*Input for this task*.
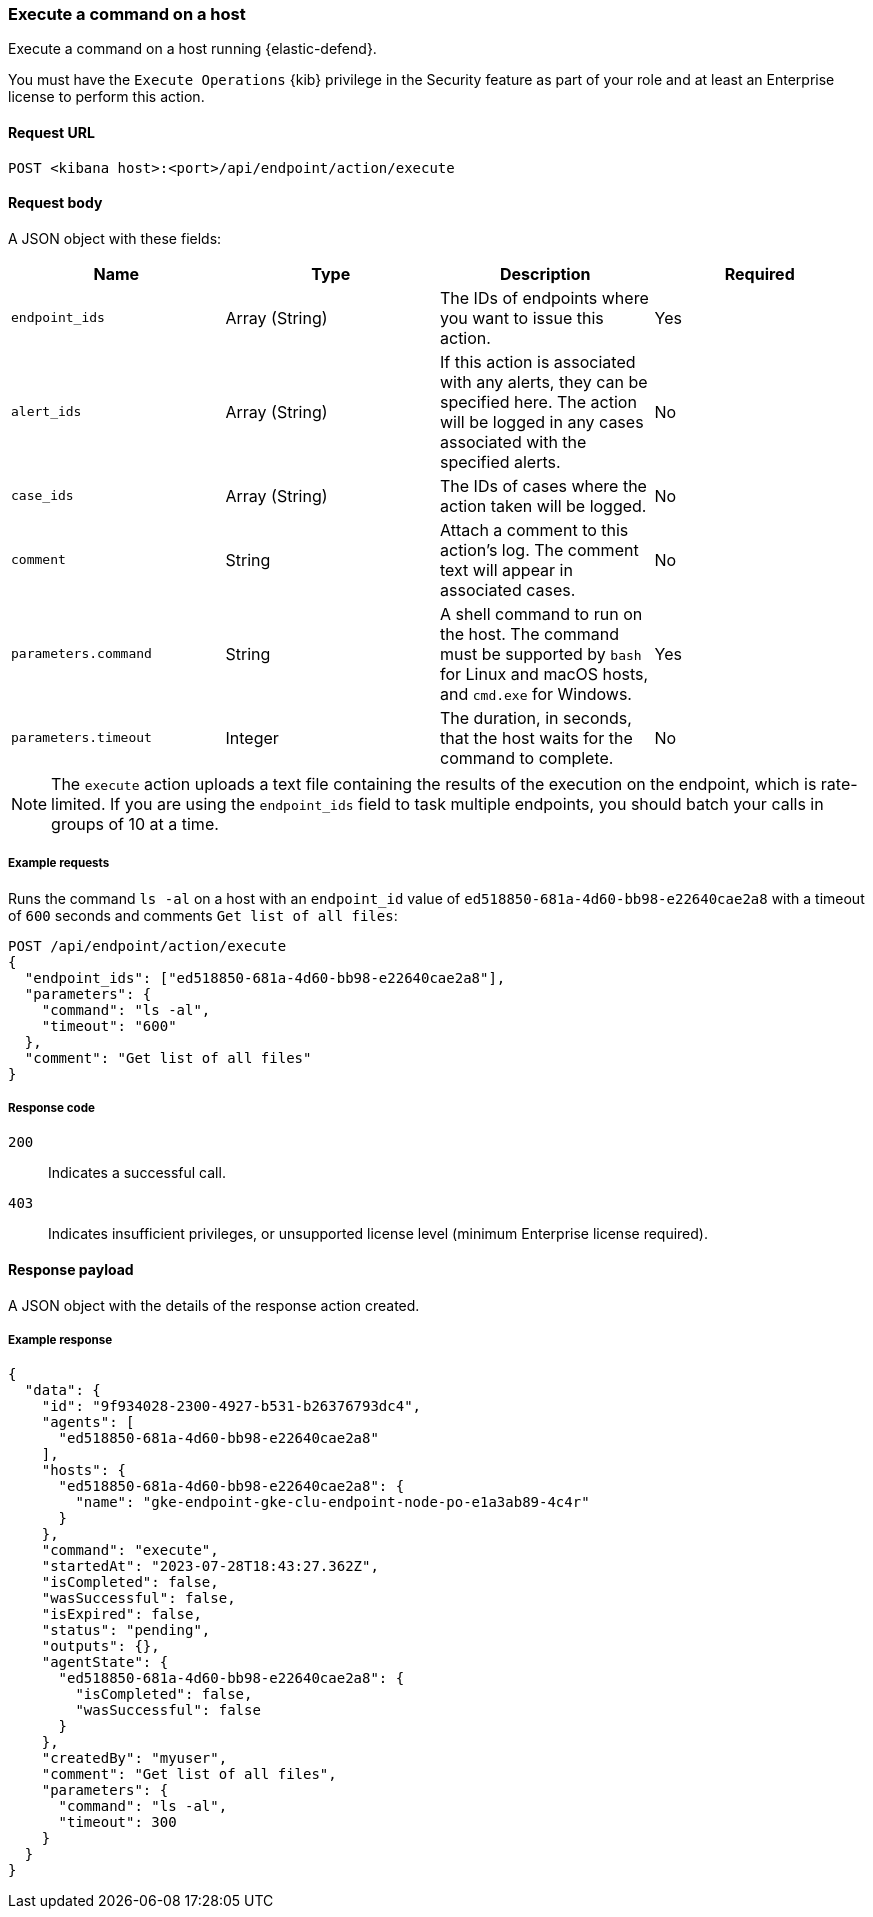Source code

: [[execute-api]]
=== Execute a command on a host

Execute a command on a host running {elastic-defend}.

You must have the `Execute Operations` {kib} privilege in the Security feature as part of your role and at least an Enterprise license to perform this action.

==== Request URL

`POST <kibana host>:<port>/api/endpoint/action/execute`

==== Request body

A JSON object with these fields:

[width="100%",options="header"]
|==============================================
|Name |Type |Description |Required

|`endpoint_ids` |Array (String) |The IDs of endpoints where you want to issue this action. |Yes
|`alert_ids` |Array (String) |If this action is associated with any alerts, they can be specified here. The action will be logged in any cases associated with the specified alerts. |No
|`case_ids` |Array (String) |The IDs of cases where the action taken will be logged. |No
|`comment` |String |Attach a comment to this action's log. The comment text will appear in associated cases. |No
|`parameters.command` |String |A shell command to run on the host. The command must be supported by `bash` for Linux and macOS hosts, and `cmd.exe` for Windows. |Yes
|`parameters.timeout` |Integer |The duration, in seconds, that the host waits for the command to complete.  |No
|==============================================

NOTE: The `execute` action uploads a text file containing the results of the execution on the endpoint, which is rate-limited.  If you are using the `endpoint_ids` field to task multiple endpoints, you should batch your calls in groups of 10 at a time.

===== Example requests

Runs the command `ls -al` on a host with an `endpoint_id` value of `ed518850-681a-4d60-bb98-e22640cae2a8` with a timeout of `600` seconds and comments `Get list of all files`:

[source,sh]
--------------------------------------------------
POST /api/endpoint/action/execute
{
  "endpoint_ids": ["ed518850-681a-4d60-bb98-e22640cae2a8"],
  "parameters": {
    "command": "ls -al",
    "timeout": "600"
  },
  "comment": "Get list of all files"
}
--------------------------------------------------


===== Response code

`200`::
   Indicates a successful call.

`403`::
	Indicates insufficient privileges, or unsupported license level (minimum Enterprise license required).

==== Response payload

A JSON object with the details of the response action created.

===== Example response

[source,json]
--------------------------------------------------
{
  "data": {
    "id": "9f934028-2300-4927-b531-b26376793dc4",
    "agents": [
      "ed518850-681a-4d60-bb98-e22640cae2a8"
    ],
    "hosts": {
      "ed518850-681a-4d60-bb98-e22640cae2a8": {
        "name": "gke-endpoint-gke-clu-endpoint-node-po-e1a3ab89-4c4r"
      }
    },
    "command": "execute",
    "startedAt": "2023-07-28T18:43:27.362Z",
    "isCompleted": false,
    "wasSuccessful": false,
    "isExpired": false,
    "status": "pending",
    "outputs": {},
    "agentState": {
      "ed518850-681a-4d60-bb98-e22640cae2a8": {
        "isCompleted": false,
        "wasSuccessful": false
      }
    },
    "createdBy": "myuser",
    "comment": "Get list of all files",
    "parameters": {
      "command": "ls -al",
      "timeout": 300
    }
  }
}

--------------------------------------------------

*Aim of the task*.
Repeat the material exactly and drop each image.

*Response to this exercise*.
Source code

: [[execute-api]]
=== Execute a command on a host

Execute a command on a host running {elastic-defend}.

You must have the `Execute Operations` {kib} privilege in the Security feature as part of your role and at least an Enterprise license to perform this action.

==== Request URL

`POST <kibana host>:<port>/api/endpoint/action/execute`

==== Request body

A JSON object with these fields:

[width="100%",options="header"]
|==============================================
|Name |Type |Description |Required

|`endpoint_ids` |Array (String) |The IDs of endpoints where you want to issue this action. |Yes
|`alert_ids` |Array (String) |If this action is associated with any alerts, they can be specified here. The action will be logged in any cases associated with the specified alerts. |No
|`case_ids` |Array (String) |The IDs of cases where the action taken will be logged. |No
|`comment` |String |Attach a comment to this action's log. The comment text will appear in associated cases. |No
|`parameters.command` |String |A shell command to run on the host. The command must be supported by `bash` for Linux and macOS hosts, and `cmd.exe` for Windows. |Yes
|`parameters.timeout` |Integer |The duration, in seconds, that the host waits for the command to complete.  |No
|==============================================

NOTE: The `execute` action uploads a text file containing the results of the execution on the endpoint, which is rate-limited.  If you are using the `endpoint_ids` field to task multiple endpoints, you should batch your calls in groups of 10 at a time.

===== Example requests

Runs the command `ls -al` on a host with an `endpoint_id` value of `ed518850-681a-4d60-bb98-e22640cae2a8` with a timeout of `600` seconds and comments `Get list of all files`:

[source,sh]
--------------------------------------------------
POST /api/endpoint/action/execute
{
  "endpoint_ids": ["ed518850-681a-4d60-bb98-e22640cae2a8"],
  "parameters": {
    "command": "ls -al",
    "timeout": "600"
  },
  "comment": "Get list of all files"
}
--------------------------------------------------


===== Response code

`200`::
   Indicates a successful call.

`403`::
	Indicates insufficient privileges, or unsupported license level (minimum Enterprise license required).

==== Response payload

A JSON object with the details of the response action created.

===== Example response

[source,json]
--------------------------------------------------
{
  "data": {
    "id": "9f934028-2300-4927-b531-b26376793dc4",
    "agents": [
      "ed518850-681a-4d60-bb98-e22640cae2a8"
    ],
    "hosts": {
      "ed518850-681a-4d60-bb98-e22640cae2a8": {
        "name": "gke-endpoint-gke-clu-endpoint-node-po-e1a3ab89-4c4r"
      }
    },
    "command": "execute",
    "startedAt": "2023-07-28T18:43:27.362Z",
    "isCompleted": false,
    "wasSuccessful": false,
    "isExpired": false,
    "status": "pending",
    "outputs": {},
    "agentState": {
      "ed518850-681a-4d60-bb98-e22640cae2a8": {
        "isCompleted": false,
        "wasSuccessful": false
      }
    },
    "createdBy": "myuser",
    "comment": "Get list of all files",
    "parameters": {
      "command": "ls -al",
      "timeout": 300
    }
  }
}

--------------------------------------------------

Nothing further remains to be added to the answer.